Figure 5. Justification du franchissement distal des mailles du stent de la branche mère en cas de kissing balloon final(1).
Figure 6. Déformation possible du stent de la branche principale en cas d’inflation isolée du ballon dans la branche fille (d’après Y. Louvard Classification MADS).
Nordic-Baltic Bifurcation Study III
Les résultats récents de l’étude Nordic-Baltic Bifurcation Study III au TCT 2009(4), valident pleinement la stratégie du stenting isolé de la branche mère. Les caractéristiques de la population étudiée ainsi que les résultats sont résumés dans les tableaux 1 et 2.

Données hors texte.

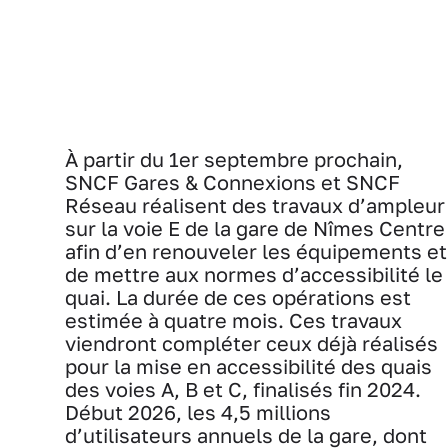
À partir du 1er septembre prochain,
SNCF Gares & Connexions et SNCF
Réseau réalisent des travaux d’ampleur
sur la voie E de la gare de Nîmes Centre
afin d’en renouveler les équipements et
de mettre aux normes d’accessibilité le
quai. La durée de ces opérations est
estimée à quatre mois. Ces travaux
viendront compléter ceux déjà réalisés
pour la mise en accessibilité des quais
des voies A, B et C, finalisés fin 2024.
Début 2026, les 4,5 millions
d’utilisateurs annuels de la gare, dont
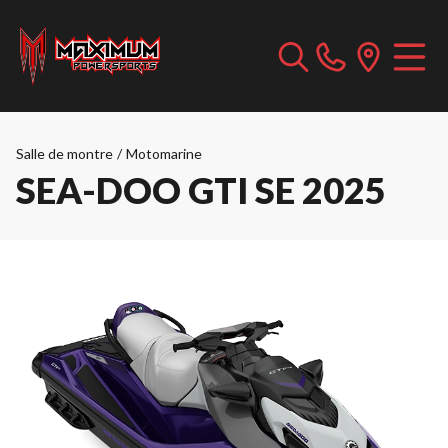
Salle de montre
/
Motomarine
SEA-DOO GTI SE 2025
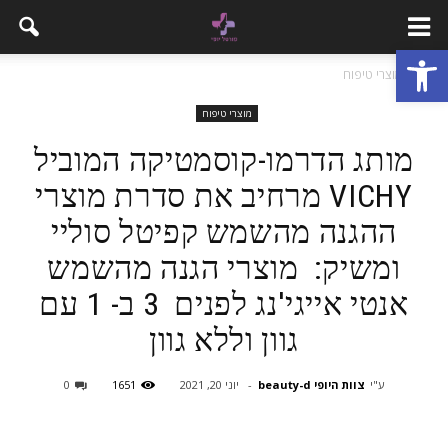
פתח סרגל נגישות
בית
מוצרי טיפוח
מוצרי טיפוח
מותג הדרמו-קוסמטיקה המוביל
VICHY מרחיב את סדרת מוצרי
ההגנה מהשמש קפיטל סוליי
ומשיק: מוצרי הגנה מהשמש
אנטי אייגי'נג לפנים 3 ב- 1 עם
גוון וללא גוון
ע"י
צוות היופי beauty-d
-
יוני 20, 2021
1651
0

La majorité des patients ont été traités par ATC en dehors d’un SCA, ce qui limite la problématique du kissing dans les lésions thrombotiques précédemment évoquée. Le stent utilisé est un DES (sirolimus). Les lésions de bifurcation respectaient le plus souvent la branche fille (sténose de l’ordre de 40 %), ce qui regroupe les lésions dans la classification de Medina (110, 100, 010). Tant en termes de MACE (Major Adverse Cardiac Event) que de resténose, le traitement isolé de la branche mère est tout aussi efficace et sûr que le kissing systématique. Cette stratégie limite la durée de procédure, l’exposition aux radiations et la quantité de produit de contraste injecté. En quelque sorte, la technique idéale en ciblant des lésions de bifurcation globalement les moins complexes. En sachant cependant que près de 8 % des lésions touchaient le tronc commun, autrement dit des branches filles que l’on ne peut qualifier le plus souvent de négligeables.
Conclusion
En dehors des lésions qui, de toute évidence, nécessitent un traitement complexe avec au minimum un stent dans chaque branche d’une bifurcation et pour lesquelles un kissing final est constant, je traite les autres lésions en stentant la branche mère, sans guide piégé et sans réaliser de kissing balloon systématique de la branche fille. Mes résultats immédiats et à distance, lorsque j’utilise un DES, sont en accord avec ceux de l’étude Nordic-Baltic (figure 7).
Figure 7. Lésions de bifurcation traitées par stenting unique de l’IVA, résultat immédiat et à 6 mois.